- EXERCISE BRIEF
From the data below, collect every line that contains the string "genus". Case counts, so match capital and lowercase letters as given.

- STORED RECORDS
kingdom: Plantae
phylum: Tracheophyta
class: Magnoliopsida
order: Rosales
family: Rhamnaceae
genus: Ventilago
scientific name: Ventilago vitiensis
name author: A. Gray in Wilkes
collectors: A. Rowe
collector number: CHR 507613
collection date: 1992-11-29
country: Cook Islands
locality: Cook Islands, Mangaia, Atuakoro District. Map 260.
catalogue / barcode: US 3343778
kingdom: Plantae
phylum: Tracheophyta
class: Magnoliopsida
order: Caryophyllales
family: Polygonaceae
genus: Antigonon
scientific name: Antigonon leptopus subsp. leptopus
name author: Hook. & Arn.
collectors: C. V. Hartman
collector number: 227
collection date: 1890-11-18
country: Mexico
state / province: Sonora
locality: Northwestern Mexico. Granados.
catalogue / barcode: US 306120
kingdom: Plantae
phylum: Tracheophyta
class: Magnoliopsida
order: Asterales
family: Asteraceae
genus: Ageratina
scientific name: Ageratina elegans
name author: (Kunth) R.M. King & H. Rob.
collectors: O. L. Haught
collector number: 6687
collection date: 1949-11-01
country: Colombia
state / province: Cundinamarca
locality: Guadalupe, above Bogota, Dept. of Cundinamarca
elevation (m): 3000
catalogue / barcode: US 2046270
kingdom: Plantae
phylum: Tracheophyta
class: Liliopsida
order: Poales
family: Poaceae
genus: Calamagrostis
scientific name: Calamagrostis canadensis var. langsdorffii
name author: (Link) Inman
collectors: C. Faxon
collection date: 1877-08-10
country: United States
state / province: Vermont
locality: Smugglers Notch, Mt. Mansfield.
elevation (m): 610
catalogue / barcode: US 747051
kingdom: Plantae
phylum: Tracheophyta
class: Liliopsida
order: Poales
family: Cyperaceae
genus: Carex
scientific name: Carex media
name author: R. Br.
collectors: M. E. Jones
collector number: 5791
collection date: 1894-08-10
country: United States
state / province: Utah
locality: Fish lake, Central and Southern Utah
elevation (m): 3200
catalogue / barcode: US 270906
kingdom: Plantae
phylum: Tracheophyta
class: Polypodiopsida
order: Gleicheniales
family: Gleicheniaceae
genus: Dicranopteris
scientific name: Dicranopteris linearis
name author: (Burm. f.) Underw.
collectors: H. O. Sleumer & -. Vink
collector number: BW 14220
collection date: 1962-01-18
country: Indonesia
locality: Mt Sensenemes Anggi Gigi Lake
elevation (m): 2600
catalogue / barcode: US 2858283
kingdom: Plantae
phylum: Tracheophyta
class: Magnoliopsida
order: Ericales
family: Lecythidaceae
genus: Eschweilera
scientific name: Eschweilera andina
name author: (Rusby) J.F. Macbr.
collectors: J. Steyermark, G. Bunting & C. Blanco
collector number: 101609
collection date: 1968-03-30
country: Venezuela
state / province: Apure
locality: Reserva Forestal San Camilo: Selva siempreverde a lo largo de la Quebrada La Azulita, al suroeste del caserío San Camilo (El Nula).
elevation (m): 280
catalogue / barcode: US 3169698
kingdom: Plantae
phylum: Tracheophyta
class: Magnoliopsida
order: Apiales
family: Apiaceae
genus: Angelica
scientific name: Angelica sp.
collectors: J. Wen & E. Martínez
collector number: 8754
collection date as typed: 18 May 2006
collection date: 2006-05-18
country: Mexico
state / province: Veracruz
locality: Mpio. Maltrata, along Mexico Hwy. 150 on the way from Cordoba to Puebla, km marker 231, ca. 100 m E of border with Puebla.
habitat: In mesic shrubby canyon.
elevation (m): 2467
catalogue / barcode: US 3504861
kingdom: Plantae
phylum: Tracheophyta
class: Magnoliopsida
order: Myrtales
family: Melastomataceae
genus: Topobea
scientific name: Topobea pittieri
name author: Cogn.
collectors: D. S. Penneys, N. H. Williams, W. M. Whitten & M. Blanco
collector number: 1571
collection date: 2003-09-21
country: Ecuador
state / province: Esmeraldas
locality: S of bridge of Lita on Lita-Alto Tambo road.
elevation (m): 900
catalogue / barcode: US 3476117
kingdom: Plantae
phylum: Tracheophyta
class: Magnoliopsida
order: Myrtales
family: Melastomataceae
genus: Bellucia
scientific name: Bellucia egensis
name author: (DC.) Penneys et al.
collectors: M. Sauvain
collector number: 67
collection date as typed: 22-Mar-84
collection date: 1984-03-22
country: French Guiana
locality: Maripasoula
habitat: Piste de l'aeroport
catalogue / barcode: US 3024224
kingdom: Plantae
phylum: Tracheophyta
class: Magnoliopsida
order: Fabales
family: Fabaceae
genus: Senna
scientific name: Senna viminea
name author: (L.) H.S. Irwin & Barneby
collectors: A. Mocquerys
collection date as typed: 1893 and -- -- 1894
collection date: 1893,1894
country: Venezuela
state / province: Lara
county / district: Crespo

- TASK SOLUTION
genus: Ventilago
genus: Antigonon
genus: Ageratina
genus: Calamagrostis
genus: Carex
genus: Dicranopteris
genus: Eschweilera
genus: Angelica
genus: Topobea
genus: Bellucia
genus: Senna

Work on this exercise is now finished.